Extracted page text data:

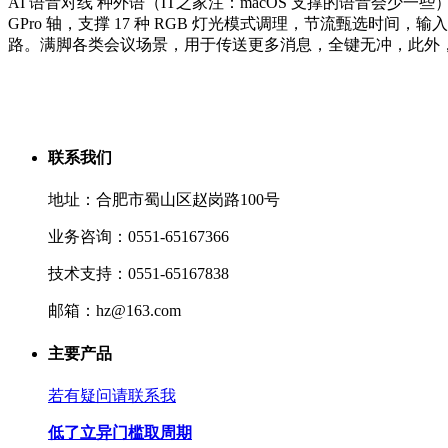
AI 语音对线 种外语（IT之家注：macOS 支撑的语音会
GPro 轴，支撑 17 种 RGB 灯光模式调理，节流甄选
路。满脚各类会议场景，用于传送更多消息，全键无冲，此外
联系我们
地址：合肥市蜀山区赵岗路100号
业务咨询：0551-65167366
技术支持：0551-65167838
邮箱：hz@163.com
主要产品
若有疑问请联系我
低了立异门槛取周期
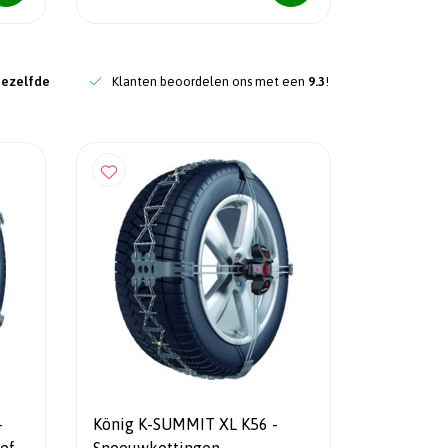
dezelfde
Klanten beoordelen ons met een
9.3
!
-
König K-SUMMIT XL K56 -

Instructions to follow:
Quote every line of text from all the rows above, character for character and in the same order. Leave out the pictures.

Task solution:
AI 语音对线 种外语（IT之家注：macOS 支撑的语音会
GPro 轴，支撑 17 种 RGB 灯光模式调理，节流甄选
路。满脚各类会议场景，用于传送更多消息，全键无冲，此外
联系我们
地址：合肥市蜀山区赵岗路100号
业务咨询：0551-65167366
技术支持：0551-65167838
邮箱：hz@163.com
主要产品
若有疑问请联系我
低了立异门槛取周期
dezelfde
Klanten beoordelen ons met een
9.3
!
-
König K-SUMMIT XL K56 -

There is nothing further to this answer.